Common Questions

Thinking about counseling can cause anxiety and stress, and it may be a new experience for individuals who do not know what to expect when they meet with a counselor. I have listed a few common questions and posted answers to provide more information about counseling. If you have additional questions, please contact me.

Why do people seek counseling?

People seek counseling for many different reasons. However, most commonly it is when they are experiencing relationship difficulties, grief, abuse, stress, anxiety, or depression. Often it is when people notice that other areas of their lives are affected by these issues that they will seek a professional for support and guidance.

Is having a counselor a sign of weakness? Shouldn’t I be able to handle things on my own?

Actually, seeking professional help when you are experiencing challenges is a sign of strength. Isolation and fear often prevent people from seeking professional assistance which can sometimes delay a resolution. This delay keeps them from leading the lives they often desire. In addition, parents model positive life skills for their children. When parents seek professional assistance for challenges that they, or other family members, are experiencing, they remove the belief that asking for help is a sign of weakness. This step can be empowering for parents, children, and further generations.

Many people seek family members and/or their friends to discuss their concerns. However, working with a counselor is different. Your counselor is not impacted by family roles, history, or expectations; they will try to understand your feelings and experiences through you. The goal of a counselor is to create an environment that is supportive and safe so you feel that you are able to talk openly, honestly, and without judgment.

Does it matter which counselor I see?

Yes. The relationship that you have with your counselor is an important part in whether counseling is a positive or negative experience. You want to make sure that you and your counselor are right for each other. The first meeting with a counselor is an opportunity to find out his or her philosophical approach to counseling. Each philosophical approach is very different. It may or may not meet your goals or feel comfortable to you. For example, psychodynamic therapists may want to explore your childhood and relationships with your primary caregivers in an effort to help you understand how your past is impacting your current situation. Behavioral counselors may look at how your current behaviors are directly (or indirectly) impacting the concerns you want to address, and they may want you to make behavioral changes. Humanistic counselors concentrate on the therapist-client relationship to further a client’s growth and healing through trust and understanding of ones’ individual wishes, needs, and desires. Many counselors now integrate different approaches in their therapeutic practice, so seeking clarification can be helpful.

In order to the get the greatest benefits from counseling, please ask questions in your initial visit and following sessions with a counselor. It is incredibly important that you and your counselor are communicating so that you are getting the full benefits of the counseling experience.

There are times when a client and counselor are not a good fit. Either the counselor may feel that he or she is not fully experienced in certain areas, or you may feel the counselor you have chosen is, for any reason, not what you are looking for. A referral to another therapist may be requested at any time if you would prefer to see another counselor. I would encourage you to talk about this with your counselor as he or she will provide you with a referral.

Are my conversations with the counselor kept confidential?

Counselors are bound by laws which require them to provide absolute confidentiality and privacy to their clients with limited exceptions. They are not to disclose any personal or identifying information to anyone outside of the therapist-client relationship without the client’s written consent, or in the case of a minor under the age of 13 without the written consent of his or her parent or legal guardian, in the State of Washington.

Exceptions to confidentiality include the following: (1) imminent harm to yourself or another individual; (2) physical or sexual abuse or neglect of a minor, elder, or vulnerable adult; (3) when required by subpoena or other compulsory process; (4) if claims are submitted to your insurance company, they may require information about your treatment; and (5) if you commit a crime against the counselor or on his or her premises or if he or she needs to defend claims made against him or her.

If you have other questions or concerns about confidentiality, please discuss this with your counselor or contact Department of Health, Business and Professional Administration, P.O. Box 9012, Olympia, WA, 98504-8001, 360-753-1761.

**Problems and tasks**
**a)** In the counseling FAQ, what do humanistic counselors concentrate on?
**b)** Transcribe everything in the counseling FAQ from "People seek counseling for" down to "support and guidance.".
The records after this point come from a different source.

**Saved data entries**
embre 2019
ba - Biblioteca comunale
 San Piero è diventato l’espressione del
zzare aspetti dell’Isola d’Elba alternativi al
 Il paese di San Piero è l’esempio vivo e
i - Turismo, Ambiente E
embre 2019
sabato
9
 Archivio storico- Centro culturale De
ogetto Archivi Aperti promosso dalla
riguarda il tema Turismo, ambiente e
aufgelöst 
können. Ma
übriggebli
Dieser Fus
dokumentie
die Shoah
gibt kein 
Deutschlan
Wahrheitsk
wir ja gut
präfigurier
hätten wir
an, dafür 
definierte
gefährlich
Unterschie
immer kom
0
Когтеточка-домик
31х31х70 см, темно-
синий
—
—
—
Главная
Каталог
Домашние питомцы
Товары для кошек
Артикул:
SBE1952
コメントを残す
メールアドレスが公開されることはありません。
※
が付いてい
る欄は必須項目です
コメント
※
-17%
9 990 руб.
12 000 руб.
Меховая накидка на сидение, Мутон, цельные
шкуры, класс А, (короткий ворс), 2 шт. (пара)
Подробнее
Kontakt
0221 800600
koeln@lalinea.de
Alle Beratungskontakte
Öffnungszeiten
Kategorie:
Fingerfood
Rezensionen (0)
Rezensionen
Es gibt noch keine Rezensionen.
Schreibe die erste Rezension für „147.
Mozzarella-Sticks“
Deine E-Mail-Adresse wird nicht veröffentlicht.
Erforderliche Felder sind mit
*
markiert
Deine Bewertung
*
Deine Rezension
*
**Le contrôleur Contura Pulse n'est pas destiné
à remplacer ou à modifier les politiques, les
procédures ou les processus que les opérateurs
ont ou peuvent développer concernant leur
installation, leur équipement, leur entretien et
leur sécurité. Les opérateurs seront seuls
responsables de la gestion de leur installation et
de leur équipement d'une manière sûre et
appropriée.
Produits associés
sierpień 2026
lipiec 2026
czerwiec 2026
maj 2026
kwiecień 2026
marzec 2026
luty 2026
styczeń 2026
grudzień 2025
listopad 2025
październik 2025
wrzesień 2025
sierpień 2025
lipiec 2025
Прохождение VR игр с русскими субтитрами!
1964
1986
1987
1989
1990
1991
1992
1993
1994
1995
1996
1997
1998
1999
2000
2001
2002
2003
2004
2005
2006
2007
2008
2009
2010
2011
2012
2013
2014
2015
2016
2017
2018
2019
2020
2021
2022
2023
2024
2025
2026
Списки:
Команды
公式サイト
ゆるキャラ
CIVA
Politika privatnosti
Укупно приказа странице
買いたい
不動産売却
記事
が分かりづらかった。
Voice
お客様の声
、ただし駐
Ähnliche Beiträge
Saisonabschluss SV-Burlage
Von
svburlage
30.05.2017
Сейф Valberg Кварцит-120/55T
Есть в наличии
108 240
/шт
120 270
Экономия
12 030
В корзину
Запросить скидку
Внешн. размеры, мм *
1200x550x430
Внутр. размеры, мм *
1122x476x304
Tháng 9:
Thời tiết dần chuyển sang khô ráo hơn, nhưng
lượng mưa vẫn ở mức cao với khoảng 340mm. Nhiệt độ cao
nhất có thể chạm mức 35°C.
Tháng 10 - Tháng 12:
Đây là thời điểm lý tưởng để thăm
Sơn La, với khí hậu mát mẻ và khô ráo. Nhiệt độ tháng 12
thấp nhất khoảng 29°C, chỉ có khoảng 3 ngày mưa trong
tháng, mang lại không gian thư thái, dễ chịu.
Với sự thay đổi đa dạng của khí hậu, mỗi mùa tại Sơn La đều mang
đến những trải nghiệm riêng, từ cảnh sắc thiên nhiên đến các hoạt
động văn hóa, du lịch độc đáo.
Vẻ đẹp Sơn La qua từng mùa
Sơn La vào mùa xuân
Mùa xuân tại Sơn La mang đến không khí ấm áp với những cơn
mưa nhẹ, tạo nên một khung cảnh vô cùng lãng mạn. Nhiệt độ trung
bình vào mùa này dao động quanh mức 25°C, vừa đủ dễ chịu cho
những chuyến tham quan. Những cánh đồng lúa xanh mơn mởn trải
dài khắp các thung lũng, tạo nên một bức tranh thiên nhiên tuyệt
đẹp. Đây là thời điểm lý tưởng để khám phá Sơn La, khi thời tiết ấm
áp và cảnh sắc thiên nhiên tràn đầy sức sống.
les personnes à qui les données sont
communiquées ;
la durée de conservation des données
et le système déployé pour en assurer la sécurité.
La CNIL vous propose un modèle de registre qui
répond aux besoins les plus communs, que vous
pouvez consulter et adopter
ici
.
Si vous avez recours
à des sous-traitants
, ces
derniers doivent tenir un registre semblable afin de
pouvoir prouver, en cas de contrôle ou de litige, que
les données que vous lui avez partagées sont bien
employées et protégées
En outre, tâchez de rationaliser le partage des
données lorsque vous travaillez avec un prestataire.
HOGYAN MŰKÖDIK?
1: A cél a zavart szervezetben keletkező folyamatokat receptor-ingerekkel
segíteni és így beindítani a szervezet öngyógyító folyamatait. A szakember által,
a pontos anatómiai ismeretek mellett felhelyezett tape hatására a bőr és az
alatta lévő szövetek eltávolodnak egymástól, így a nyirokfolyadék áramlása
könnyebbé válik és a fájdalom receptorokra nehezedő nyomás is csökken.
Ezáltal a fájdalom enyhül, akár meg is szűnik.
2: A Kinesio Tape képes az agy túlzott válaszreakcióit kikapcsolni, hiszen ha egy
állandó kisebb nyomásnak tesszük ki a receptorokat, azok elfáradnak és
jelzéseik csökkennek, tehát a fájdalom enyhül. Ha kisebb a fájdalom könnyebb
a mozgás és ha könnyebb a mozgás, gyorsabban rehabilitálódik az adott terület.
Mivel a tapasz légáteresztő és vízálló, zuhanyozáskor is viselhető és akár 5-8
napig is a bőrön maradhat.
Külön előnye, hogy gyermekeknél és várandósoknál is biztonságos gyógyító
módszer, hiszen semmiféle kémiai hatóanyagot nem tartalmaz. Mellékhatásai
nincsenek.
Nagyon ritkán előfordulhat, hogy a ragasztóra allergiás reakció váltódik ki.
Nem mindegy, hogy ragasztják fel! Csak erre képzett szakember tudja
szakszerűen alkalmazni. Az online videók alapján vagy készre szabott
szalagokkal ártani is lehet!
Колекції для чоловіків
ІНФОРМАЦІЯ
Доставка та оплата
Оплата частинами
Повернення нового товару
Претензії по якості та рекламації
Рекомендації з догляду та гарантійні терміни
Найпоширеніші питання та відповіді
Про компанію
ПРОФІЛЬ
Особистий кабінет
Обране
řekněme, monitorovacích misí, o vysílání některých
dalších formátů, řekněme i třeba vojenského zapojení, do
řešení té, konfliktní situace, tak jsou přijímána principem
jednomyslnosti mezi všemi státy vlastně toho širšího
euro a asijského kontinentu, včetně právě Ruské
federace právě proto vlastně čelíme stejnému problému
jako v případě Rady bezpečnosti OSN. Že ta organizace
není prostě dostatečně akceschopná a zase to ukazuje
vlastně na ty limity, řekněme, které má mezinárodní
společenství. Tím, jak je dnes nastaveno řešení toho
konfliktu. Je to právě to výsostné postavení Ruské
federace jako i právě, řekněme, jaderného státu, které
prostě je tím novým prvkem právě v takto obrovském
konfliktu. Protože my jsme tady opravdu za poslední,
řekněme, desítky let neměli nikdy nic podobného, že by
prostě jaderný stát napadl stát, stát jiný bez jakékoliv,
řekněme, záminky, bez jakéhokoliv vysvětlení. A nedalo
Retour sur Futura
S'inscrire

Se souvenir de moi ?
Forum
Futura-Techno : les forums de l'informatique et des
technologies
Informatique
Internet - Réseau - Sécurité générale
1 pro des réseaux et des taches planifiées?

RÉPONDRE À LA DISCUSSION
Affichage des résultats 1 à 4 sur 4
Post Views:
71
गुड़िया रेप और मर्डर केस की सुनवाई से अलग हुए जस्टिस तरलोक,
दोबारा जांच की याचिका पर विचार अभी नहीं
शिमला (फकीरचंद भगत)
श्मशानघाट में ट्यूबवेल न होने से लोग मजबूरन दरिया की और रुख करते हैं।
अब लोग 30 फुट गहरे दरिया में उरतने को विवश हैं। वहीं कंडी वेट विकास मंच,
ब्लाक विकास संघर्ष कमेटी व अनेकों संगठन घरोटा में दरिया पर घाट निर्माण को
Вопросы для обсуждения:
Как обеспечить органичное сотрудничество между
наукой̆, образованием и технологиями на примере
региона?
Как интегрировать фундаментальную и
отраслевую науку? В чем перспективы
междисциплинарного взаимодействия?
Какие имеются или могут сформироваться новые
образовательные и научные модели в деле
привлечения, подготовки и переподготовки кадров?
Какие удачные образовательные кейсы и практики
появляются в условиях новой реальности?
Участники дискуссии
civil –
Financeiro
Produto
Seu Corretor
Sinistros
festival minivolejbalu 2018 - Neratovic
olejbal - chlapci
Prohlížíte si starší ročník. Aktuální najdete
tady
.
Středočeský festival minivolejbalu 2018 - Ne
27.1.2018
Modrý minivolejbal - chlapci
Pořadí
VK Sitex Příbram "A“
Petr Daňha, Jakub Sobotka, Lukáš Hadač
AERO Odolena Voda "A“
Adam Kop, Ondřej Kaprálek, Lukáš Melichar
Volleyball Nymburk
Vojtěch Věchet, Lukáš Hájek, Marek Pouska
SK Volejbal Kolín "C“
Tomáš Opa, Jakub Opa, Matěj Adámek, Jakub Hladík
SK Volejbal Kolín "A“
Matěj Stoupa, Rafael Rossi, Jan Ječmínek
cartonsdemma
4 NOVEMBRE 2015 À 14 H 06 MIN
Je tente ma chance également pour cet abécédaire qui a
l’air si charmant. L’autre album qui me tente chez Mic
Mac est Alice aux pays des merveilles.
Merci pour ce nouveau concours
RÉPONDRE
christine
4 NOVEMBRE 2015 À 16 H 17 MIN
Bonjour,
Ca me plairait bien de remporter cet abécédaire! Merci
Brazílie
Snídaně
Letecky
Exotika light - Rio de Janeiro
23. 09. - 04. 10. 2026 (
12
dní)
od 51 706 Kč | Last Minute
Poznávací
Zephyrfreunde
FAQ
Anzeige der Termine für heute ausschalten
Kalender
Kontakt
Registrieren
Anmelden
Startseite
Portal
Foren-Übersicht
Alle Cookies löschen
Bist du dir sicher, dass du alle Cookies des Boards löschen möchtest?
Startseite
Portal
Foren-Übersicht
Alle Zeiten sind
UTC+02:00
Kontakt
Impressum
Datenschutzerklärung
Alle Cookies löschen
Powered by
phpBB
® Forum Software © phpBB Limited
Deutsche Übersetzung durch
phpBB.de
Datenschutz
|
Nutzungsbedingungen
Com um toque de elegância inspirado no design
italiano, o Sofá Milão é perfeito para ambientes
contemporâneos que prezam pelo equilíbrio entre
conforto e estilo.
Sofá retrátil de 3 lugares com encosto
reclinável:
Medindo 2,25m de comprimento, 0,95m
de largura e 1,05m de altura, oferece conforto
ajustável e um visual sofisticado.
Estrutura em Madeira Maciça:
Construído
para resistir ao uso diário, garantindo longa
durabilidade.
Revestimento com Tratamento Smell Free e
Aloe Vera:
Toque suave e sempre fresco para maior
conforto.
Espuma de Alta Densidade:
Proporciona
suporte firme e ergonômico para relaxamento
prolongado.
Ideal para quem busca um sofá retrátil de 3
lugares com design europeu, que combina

**Answers to this exercise**
**a)** They concentrate on the therapist-client relationship to further a client's growth and healing.

**b)**
People seek counseling for many different reasons. However, most commonly it is when they are experiencing relationship difficulties, grief, abuse, stress, anxiety, or depression. Often it is when people notice that other areas of their lives are affected by these issues that they will seek a professional for support and guidance.